Pakistan’s finance ministry announced on Wednesday that it has approved a framework for a liquefied natural gas (LNG) purchase agreement with Azerbaijan. Due to the surge in global LNG prices following Russia’s invasion of Ukraine, Pakistan had not procured any spot cargoes of LNG for approximately a year. This shortage of gas, which fuels many of Pakistan’s power plants, led to prolonged power outages in the country, affecting its population of 220 million.
Pakistan faced a severe balance of payments crisis, preventing it from competing in the high-priced LNG market. However, Islamabad recently issued tenders to acquire two spot LNG cargoes. The Asian spot LNG prices have decreased from the record highs of $70/mmBtu reached in August and are currently trading below $10.

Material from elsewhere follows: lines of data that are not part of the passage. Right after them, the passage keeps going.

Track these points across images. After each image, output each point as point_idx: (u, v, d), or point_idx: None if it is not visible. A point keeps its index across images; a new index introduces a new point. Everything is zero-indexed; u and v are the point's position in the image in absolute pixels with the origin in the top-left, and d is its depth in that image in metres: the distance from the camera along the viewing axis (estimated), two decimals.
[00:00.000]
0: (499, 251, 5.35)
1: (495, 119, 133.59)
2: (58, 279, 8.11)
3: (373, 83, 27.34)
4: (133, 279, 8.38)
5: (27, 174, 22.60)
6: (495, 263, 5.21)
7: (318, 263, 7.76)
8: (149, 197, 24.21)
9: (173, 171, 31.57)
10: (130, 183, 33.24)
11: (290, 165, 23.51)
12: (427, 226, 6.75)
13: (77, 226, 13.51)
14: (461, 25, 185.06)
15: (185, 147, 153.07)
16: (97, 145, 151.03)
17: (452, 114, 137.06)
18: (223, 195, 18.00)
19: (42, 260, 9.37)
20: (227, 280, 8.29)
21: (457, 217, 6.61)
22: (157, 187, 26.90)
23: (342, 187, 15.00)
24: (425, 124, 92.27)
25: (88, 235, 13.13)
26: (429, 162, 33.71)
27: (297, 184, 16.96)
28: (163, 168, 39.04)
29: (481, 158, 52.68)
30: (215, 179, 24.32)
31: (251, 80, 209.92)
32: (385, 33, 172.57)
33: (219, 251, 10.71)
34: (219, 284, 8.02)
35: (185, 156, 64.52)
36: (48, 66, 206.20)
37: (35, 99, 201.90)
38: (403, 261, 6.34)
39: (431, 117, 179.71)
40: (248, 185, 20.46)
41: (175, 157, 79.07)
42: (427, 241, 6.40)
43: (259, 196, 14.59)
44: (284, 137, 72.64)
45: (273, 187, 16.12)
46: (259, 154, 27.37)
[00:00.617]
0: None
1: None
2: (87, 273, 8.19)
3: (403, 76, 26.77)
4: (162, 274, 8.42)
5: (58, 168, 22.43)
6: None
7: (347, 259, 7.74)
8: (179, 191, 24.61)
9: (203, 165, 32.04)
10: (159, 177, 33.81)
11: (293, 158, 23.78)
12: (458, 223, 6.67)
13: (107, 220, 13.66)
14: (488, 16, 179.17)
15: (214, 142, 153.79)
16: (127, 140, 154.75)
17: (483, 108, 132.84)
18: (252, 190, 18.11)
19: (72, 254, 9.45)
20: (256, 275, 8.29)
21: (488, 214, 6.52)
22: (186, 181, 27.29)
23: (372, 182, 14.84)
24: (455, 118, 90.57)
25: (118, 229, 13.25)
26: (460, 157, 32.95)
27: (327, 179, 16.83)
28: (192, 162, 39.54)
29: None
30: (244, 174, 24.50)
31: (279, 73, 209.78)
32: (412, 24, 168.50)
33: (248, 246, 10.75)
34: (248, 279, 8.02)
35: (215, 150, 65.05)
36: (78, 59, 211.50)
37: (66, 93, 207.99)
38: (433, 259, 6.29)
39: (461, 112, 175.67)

The approval for the LNG deal was granted during a meeting of Pakistan’s finance ministry’s Economic Coordination Committee. The committee authorized the “framework agreement between Pakistan LNG Limited and State Oil Company of Azerbaijan Republic (SOCAR).” This decision coincides with Pakistani Prime Minister Shehbaz Sharif’s visit to Azerbaijan on the same day. Sharif expressed his intention to discuss various areas of cooperation, including energy, banking, financial services, and IT sectors.
Specific details of the LNG agreement, such as price and contract type, have not been disclosed. Pakistan’s Petroleum Minister, Musadik Malik, stated that Azerbaijan will supply one LNG cargo per month at a price lower than the market rate. The LNG supply will be fulfilled by Azerbaijan’s SOCAR Trading.